As I mentioned, both of these nodes are running the same image, and are even the same hardware build. I did not find any hints in the job root directories as to what the problem might be. When we first started working with VNC through OOD, we had an issue related to CAS, but that has been resolved.

Any suggestions on how to troubleshoot this?

You’re looking at client side errors, I’d look at the backend, in the job’s logs of the error-ed job. If I had to guess I’d guess that they’re not the same image or they’re slightly off.

What I mean is, you’re looking at the affect on the client side. The cause is, something on the backed didn’t boot up properly (websockify or the vncserver booted then died, or never booted at all).

Yes, you’re right. I should have been looking at the logs in the job directory. The issue seems to be resolved now, but here were the contents of the output.log file in the job directory (some paths and hostnames redacted):

Setting VNC password...
Starting VNC server...

Desktop 'TurboVNC: node0015:1 (user)' started on display node0015:1

Log file is vnc.log
Successfully started VNC server on node0015:5901...
Script starting...
Starting websocket server...
The system default contains no modules
  (env var: LMOD_SYSTEM_DEFAULT_MODULES is empty)
  No changes in loaded modules

Launching desktop 'xfce'...
WebSocket server settings:
  - Listen on :18314
  - Flash security policy server
  - No SSL/TLS support (no cert file)
  - Backgrounding (daemon)
Scanning VNC log file for user authentications...
Generating connection YAML file...
generating cookie with syscall
generating cookie with syscall
generating cookie with syscall
generating cookie with syscall

(xfce4-session:17235): xfce4-session-WARNING **: 14:50:01.476: xfsm_manager_load_session: Something wrong with /home/user/.cache/sessions/xfce4-session-node0015:1, Does it exist? Permissions issue?

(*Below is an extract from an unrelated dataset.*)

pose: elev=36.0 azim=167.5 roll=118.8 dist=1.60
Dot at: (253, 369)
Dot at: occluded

(xfwm4:17252): xfwm4-WARNING **: 14:50:01.549: Error opening /dev/dri/card0: Permission denied
xfwm4: Fatal IO error 4 (Interrupted system call) on X server :1.0.

(xfsettingsd:17261): libxfce4ui-WARNING **: 14:58:35.680: ICE I/O Error

(xfsettingsd:17261): libxfce4ui-WARNING **: 14:58:35.680: Disconnected from session manager.
xfce4-panel: Fatal IO error 4 (Interrupted system call) on X server :1.0.
xfsettingsd: Fatal IO error 11 (Resource temporarily unavailable) on X server :1.0.
xfdesktop: Fatal IO error 11 (Resource temporarily unavailable) on X server :1.0.

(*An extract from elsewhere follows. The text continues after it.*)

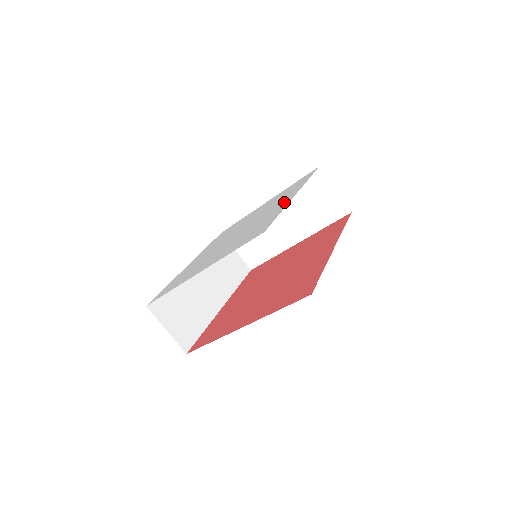
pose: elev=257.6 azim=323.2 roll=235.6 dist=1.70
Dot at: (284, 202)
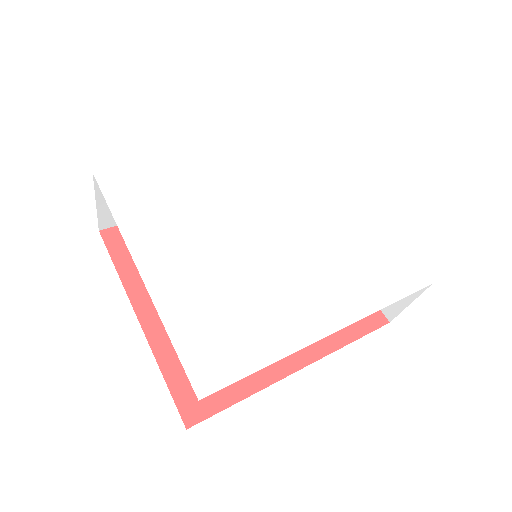
Dot at: (314, 318)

I looked for the presence of the file mentioned – .cache/sessions/xfce4-session-node0015:1 – but did not find one.

Based on your experience, do you know why this sort of error occurs? Or have you even seen this one before? My guess would be something like a stale session not being correctly cleaned up, but I really have no idea.

Hopefully this information is a little more actionable.

Thanks,
Nick

Unfortunately XFCE or X11 messages aren’t super actionable (not just yours provided, but in general); they’re just like that, that it failed (and indeed, you can disregard some like those WARNINGS).

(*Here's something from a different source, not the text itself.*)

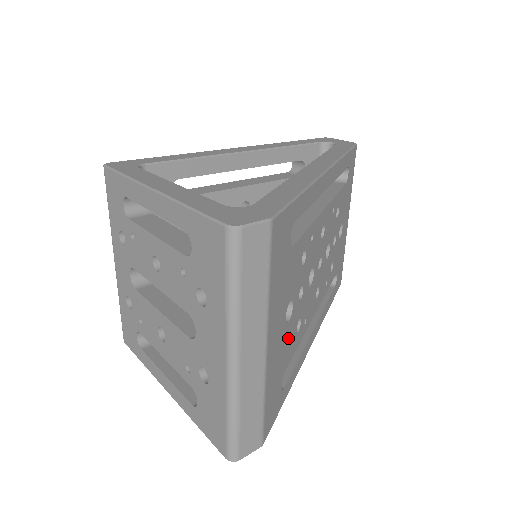
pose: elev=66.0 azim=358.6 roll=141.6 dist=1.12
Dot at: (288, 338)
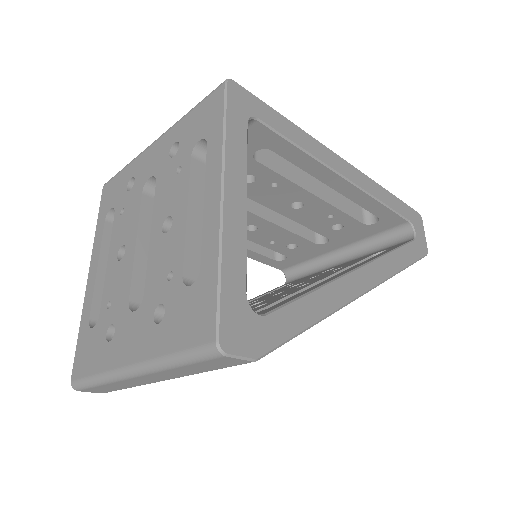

What we’ve noticed is, if there’s a different dbus-launch binary in your $PATH, that can cause errors. Typically we see this from a users’ python conda environments, so that could be a place to start looking (or a system’s conda environment if your looking at different images).

Other things: Try a yum history on your instances to see if they differ. See the env if they differ. See if a module list differs. I think you can see the pattern here: see what’s different from one instance to the other.